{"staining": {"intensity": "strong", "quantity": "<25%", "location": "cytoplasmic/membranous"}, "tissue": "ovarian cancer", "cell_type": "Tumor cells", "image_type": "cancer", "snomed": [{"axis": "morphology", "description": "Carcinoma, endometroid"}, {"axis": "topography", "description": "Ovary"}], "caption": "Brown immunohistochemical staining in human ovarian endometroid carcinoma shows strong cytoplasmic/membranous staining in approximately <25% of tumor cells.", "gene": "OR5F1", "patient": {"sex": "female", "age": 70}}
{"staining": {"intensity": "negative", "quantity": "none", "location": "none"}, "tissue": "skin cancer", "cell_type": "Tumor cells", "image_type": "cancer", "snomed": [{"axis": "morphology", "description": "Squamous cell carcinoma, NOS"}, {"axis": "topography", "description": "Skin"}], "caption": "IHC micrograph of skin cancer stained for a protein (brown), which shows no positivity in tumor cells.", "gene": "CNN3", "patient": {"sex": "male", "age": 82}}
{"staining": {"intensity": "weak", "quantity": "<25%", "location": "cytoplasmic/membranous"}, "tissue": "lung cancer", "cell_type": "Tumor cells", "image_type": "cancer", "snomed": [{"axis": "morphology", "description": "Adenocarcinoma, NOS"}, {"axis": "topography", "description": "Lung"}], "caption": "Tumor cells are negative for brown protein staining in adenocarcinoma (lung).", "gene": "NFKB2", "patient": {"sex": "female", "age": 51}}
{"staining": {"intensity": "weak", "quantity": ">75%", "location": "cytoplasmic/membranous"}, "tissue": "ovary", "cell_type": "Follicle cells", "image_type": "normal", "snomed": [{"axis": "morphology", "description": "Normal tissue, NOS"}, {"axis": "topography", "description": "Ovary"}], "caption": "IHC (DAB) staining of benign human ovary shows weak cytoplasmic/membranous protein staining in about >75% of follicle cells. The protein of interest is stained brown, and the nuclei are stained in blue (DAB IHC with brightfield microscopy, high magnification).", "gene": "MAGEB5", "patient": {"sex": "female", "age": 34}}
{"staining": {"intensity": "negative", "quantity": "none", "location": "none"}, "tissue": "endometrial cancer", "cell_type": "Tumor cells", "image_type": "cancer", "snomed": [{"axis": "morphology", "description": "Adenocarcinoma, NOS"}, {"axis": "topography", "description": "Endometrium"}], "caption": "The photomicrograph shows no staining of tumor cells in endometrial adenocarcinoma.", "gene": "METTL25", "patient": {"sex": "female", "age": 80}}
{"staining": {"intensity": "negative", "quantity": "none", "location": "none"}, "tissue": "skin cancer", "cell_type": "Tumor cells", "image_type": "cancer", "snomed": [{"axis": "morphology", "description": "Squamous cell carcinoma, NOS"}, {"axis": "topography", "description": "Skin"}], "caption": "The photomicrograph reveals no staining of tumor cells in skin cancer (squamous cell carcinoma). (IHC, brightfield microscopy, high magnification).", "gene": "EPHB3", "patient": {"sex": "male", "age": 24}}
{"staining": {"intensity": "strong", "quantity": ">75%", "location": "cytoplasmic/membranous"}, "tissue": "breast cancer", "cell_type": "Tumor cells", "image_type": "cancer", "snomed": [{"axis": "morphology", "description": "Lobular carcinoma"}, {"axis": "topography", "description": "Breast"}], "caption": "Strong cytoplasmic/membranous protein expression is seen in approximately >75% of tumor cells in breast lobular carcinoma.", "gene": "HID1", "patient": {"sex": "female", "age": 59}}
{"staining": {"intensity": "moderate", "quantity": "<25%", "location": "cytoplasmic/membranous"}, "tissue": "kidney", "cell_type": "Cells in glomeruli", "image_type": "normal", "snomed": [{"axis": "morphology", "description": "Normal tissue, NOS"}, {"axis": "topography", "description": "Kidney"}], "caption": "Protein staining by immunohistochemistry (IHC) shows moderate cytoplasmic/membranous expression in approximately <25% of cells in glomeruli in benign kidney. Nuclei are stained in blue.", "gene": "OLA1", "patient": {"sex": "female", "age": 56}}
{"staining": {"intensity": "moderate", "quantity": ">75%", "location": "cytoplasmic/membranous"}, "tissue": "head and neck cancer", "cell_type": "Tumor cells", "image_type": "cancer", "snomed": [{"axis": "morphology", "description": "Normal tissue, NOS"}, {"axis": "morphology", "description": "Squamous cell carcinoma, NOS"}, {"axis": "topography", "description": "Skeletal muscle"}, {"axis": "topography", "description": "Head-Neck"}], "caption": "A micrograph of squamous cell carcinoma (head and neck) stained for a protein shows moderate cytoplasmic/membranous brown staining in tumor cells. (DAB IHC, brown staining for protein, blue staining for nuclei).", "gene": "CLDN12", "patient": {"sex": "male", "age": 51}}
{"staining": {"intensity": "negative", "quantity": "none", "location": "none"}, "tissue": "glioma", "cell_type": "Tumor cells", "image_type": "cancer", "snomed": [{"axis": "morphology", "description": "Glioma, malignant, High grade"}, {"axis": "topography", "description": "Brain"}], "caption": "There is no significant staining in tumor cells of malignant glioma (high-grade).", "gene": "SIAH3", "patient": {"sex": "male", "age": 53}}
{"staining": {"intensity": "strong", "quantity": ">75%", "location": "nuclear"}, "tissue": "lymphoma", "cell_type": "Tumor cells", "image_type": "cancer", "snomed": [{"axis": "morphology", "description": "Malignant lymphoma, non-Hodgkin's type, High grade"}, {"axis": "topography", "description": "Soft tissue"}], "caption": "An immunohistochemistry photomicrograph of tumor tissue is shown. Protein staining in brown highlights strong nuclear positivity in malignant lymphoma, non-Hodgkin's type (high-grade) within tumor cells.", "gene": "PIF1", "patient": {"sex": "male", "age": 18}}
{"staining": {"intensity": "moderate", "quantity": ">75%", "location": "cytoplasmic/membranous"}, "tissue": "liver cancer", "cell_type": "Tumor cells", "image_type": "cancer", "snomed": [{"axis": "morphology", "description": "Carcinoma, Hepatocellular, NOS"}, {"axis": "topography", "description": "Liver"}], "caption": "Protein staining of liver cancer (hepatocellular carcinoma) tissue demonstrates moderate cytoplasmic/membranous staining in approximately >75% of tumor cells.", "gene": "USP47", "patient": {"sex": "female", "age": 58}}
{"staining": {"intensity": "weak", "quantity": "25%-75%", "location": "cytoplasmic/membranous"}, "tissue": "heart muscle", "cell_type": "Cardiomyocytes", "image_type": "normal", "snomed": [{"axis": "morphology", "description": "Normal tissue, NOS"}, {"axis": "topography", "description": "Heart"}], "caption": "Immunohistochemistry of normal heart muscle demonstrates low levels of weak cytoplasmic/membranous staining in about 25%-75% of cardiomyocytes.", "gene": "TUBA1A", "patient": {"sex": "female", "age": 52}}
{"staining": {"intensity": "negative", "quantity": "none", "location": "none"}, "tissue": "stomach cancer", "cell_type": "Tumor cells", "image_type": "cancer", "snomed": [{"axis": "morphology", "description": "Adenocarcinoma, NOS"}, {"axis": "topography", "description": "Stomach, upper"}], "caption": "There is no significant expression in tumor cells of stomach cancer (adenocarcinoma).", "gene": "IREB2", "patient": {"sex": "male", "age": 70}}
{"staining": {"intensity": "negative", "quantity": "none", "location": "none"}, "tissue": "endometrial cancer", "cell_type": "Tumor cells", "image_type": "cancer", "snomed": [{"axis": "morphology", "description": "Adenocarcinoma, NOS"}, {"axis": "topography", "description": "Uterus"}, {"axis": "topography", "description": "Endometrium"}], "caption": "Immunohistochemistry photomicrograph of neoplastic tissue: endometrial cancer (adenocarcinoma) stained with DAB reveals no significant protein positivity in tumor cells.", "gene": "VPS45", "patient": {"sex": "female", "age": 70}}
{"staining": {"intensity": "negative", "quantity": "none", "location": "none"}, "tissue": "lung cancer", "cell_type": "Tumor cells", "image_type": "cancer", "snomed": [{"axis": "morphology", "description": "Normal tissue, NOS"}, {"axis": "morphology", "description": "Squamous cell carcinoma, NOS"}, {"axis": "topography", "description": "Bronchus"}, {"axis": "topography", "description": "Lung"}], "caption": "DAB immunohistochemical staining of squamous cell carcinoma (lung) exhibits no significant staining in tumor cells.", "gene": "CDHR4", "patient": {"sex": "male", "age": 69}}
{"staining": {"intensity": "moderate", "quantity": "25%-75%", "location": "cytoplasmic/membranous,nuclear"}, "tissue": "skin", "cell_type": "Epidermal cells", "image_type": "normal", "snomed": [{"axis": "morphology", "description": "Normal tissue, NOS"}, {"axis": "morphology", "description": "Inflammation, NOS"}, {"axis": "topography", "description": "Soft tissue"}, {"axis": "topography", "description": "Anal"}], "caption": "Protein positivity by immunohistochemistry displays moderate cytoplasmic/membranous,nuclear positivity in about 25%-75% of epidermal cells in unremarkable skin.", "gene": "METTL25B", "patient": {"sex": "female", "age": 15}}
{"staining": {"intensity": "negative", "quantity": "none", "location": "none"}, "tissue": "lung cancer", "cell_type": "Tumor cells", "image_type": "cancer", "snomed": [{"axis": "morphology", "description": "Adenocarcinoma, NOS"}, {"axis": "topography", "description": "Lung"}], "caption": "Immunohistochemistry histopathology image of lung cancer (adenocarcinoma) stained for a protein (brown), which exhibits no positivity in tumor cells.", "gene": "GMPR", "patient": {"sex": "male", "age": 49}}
^^^^
* **PROBLEM STATEMENT**
Please restate the records word for word. Go from the first line to the line with "cells are negative" and include both.

* **WRITTEN REPLY**
{"staining": {"intensity": "strong", "quantity": "<25%", "location": "cytoplasmic/membranous"}, "tissue": "ovarian cancer", "cell_type": "Tumor cells", "image_type": "cancer", "snomed": [{"axis": "morphology", "description": "Carcinoma, endometroid"}, {"axis": "topography", "description": "Ovary"}], "caption": "Brown immunohistochemical staining in human ovarian endometroid carcinoma shows strong cytoplasmic/membranous staining in approximately <25% of tumor cells.", "gene": "OR5F1", "patient": {"sex": "female", "age": 70}}
{"staining": {"intensity": "negative", "quantity": "none", "location": "none"}, "tissue": "skin cancer", "cell_type": "Tumor cells", "image_type": "cancer", "snomed": [{"axis": "morphology", "description": "Squamous cell carcinoma, NOS"}, {"axis": "topography", "description": "Skin"}], "caption": "IHC micrograph of skin cancer stained for a protein (brown), which shows no positivity in tumor cells.", "gene": "CNN3", "patient": {"sex": "male", "age": 82}}
{"staining": {"intensity": "weak", "quantity": "<25%", "location": "cytoplasmic/membranous"}, "tissue": "lung cancer", "cell_type": "Tumor cells", "image_type": "cancer", "snomed": [{"axis": "morphology", "description": "Adenocarcinoma, NOS"}, {"axis": "topography", "description": "Lung"}], "caption": "Tumor cells are negative for brown protein staining in adenocarcinoma (lung).", "gene": "NFKB2", "patient": {"sex": "female", "age": 51}}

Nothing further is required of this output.